Reproduce the text of every record below word for word, leaving out the pictures.

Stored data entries
....

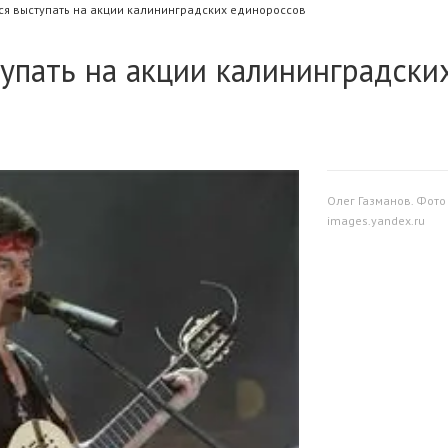
ся выступать на акции калининградских единороссов
тупать на акции калининградски
Олег Газманов. Фото 
images.yandex.ru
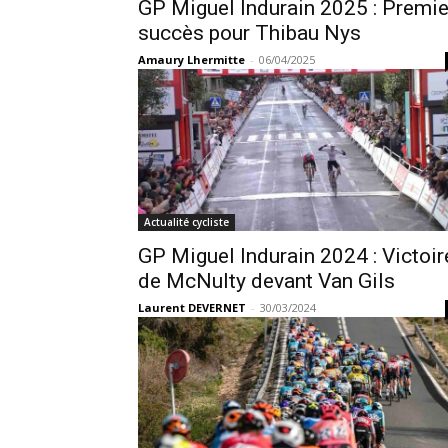
GP Miguel Indurain 2025 : Premie
succès pour Thibau Nys
Amaury Lhermitte
-
06/04/2025
Actualité cycliste
GP Miguel Indurain 2024 : Victoir
de McNulty devant Van Gils
Laurent DEVERNET
-
30/03/2024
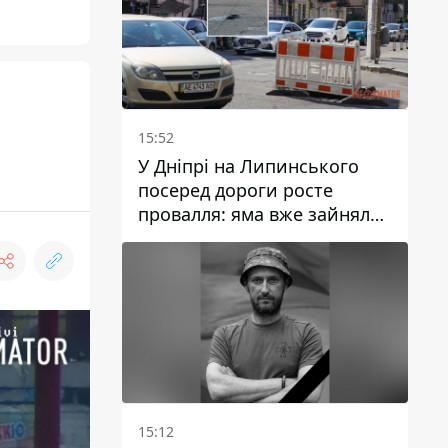
15:52
У Дніпрі на Липинського
посеред дороги росте
провалля: яма вже зайняла
смугу руху
15:12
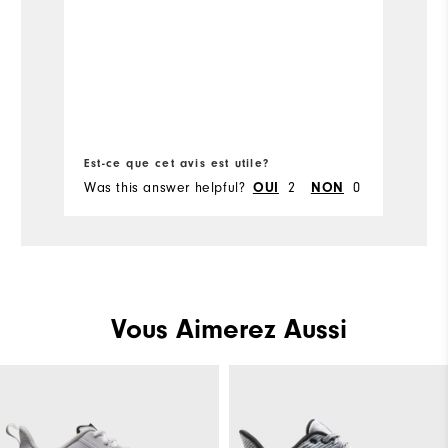
m
e
A
di
ne
w
Co
pa
Est-ce que cet avis est utile?
Es
Was this answer helpful?
2
0
Wa
OUI
NON
Vous Aimerez Aussi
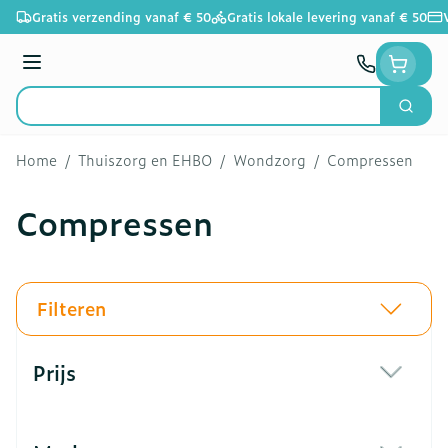
Ga naar de inhoud
Gratis verzending vanaf € 50
Gratis lokale levering vanaf € 50
Menu
Zoek
Product, merk, categorie...
Home
/
Thuiszorg en EHBO
/
Wondzorg
/
Compressen
Compressen
Filteren
Doorgaan naar productlijst
Prijs
filter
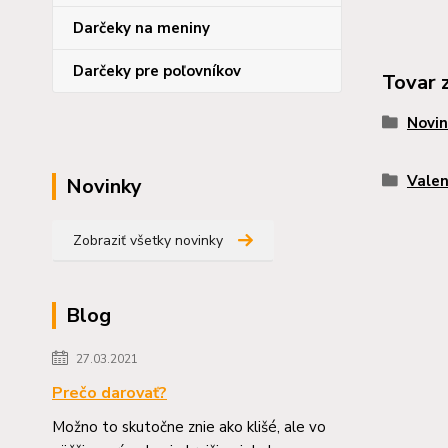
Darčeky na meniny
Darčeky pre poľovníkov
Tovar 
Novin
Valen
Novinky
Zobraziť všetky novinky
Blog
27.03.2021
Prečo darovať?
Možno to skutočne znie ako klišé, ale vo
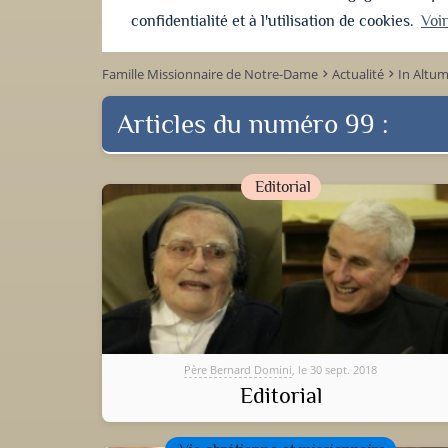
confidentialité et à l'utilisation de cookies.
Voi
Famille Missionnaire de Notre-Dame
Actualité
In Altu
keyboard_arrow_right
keyboard_arrow_right
Articles du numéro 99 :
Editorial
Père Bernard Domini
, le 30 sept. 2018
Editorial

....

> **ANSWER TO THIS TASK**:
ся выступать на акции калининградских единороссов
тупать на акции калининградски
Олег Газманов. Фото 
images.yandex.ru
GP Miguel Indurain 2025 : Premie
succès pour Thibau Nys
Amaury Lhermitte
-
06/04/2025
Actualité cycliste
GP Miguel Indurain 2024 : Victoir
de McNulty devant Van Gils
Laurent DEVERNET
-
30/03/2024
15:52
У Дніпрі на Липинського
посеред дороги росте
провалля: яма вже зайняла
смугу руху
15:12
m
e
A
di
ne
w
Co
pa
Est-ce que cet avis est utile?
Es
Was this answer helpful?
2
0
Wa
OUI
NON
Vous Aimerez Aussi
Ga naar de inhoud
Gratis verzending vanaf € 50
Gratis lokale levering vanaf € 50
Menu
Zoek
Product, merk, categorie...
Home
/
Thuiszorg en EHBO
/
Wondzorg
/
Compressen
Compressen
Filteren
Doorgaan naar productlijst
Prijs
filter
Darčeky na meniny
Darčeky pre poľovníkov
Tovar 
Novin
Valen
Novinky
Zobraziť všetky novinky
Blog
27.03.2021
Prečo darovať?
Možno to skutočne znie ako klišé, ale vo
confidentialité et à l'utilisation de cookies.
Voi
Famille Missionnaire de Notre-Dame
Actualité
In Altu
keyboard_arrow_right
keyboard_arrow_right
Articles du numéro 99 :
Editorial
Père Bernard Domini
, le 30 sept. 2018
Editorial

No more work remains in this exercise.